PROVIDED RECORDS =>
= = = = =

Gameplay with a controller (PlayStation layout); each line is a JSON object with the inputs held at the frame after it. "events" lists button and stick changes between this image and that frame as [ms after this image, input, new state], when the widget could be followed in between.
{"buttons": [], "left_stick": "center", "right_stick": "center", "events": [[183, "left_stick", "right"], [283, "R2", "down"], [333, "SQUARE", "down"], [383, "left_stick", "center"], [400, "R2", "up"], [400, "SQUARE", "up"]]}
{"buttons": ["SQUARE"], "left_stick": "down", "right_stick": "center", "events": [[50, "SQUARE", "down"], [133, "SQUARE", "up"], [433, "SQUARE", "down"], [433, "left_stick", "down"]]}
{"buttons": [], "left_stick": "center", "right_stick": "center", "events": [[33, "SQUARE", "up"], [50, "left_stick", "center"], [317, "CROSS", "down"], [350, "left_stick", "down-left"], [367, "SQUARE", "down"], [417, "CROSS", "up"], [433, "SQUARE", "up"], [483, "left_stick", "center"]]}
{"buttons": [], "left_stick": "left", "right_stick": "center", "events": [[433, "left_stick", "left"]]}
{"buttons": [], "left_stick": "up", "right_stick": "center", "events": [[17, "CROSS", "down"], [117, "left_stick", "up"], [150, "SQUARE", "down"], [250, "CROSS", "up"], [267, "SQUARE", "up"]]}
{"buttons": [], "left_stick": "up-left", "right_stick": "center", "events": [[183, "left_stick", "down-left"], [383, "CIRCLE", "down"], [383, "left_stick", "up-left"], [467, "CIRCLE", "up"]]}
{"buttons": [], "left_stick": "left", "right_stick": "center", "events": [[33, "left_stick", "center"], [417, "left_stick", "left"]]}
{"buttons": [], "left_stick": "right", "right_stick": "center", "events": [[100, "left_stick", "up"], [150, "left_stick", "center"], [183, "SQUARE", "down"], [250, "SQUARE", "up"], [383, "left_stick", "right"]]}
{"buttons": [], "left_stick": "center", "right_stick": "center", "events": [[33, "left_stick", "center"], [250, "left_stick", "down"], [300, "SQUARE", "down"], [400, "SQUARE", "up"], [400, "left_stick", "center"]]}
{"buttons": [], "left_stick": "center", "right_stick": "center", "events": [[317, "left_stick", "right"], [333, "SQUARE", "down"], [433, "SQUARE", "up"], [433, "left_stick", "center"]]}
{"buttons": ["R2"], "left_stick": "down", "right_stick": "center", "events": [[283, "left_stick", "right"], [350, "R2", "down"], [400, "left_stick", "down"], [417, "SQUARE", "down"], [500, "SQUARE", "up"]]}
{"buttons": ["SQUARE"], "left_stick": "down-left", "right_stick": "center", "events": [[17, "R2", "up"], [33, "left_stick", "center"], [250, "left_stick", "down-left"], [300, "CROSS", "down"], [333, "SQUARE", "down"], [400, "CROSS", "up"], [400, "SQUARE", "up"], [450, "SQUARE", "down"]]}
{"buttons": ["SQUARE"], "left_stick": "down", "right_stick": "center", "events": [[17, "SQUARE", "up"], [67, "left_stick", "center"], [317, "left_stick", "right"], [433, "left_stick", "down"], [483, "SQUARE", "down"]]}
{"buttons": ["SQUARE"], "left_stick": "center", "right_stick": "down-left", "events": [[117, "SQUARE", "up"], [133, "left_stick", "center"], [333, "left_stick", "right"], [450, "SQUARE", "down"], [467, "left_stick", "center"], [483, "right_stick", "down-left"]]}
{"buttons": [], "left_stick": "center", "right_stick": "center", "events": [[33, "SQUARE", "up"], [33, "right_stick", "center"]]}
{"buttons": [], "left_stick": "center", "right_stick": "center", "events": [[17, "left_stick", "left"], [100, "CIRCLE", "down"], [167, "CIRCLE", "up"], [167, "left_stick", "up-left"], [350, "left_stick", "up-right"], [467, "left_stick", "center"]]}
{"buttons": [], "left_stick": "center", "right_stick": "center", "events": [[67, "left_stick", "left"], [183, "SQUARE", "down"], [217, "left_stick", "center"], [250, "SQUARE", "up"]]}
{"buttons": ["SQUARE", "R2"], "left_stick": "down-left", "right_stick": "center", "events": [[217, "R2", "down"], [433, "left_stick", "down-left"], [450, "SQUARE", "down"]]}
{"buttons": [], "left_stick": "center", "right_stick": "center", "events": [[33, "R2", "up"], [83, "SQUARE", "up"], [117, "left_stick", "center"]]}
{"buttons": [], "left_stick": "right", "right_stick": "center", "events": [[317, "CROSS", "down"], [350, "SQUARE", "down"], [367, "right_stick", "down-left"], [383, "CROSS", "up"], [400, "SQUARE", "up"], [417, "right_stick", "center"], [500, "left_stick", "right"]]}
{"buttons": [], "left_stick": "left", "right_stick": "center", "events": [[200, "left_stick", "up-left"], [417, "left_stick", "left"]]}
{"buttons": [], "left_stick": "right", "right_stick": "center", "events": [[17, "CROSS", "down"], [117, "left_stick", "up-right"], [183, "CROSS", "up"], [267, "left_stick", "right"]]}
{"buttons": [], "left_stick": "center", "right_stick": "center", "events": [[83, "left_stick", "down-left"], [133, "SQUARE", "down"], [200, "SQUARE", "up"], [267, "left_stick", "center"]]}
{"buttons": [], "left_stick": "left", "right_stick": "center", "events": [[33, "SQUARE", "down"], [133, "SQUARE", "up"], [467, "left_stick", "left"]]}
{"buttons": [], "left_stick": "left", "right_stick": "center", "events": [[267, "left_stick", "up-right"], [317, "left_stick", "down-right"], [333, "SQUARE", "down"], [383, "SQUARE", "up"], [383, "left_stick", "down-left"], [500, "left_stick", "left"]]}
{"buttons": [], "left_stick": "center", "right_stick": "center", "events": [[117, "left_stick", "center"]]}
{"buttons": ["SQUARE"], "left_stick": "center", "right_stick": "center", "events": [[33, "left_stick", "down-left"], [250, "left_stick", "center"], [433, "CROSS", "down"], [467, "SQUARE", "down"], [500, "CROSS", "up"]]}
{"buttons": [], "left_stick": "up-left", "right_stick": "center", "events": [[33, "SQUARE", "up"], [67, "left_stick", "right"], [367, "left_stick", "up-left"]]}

= = = = =

WHAT TO PRODUCE => Exactly how many lines in the listing above hold the string "CIRCLE"? State the number by itself.

TASK OUTPUT => 2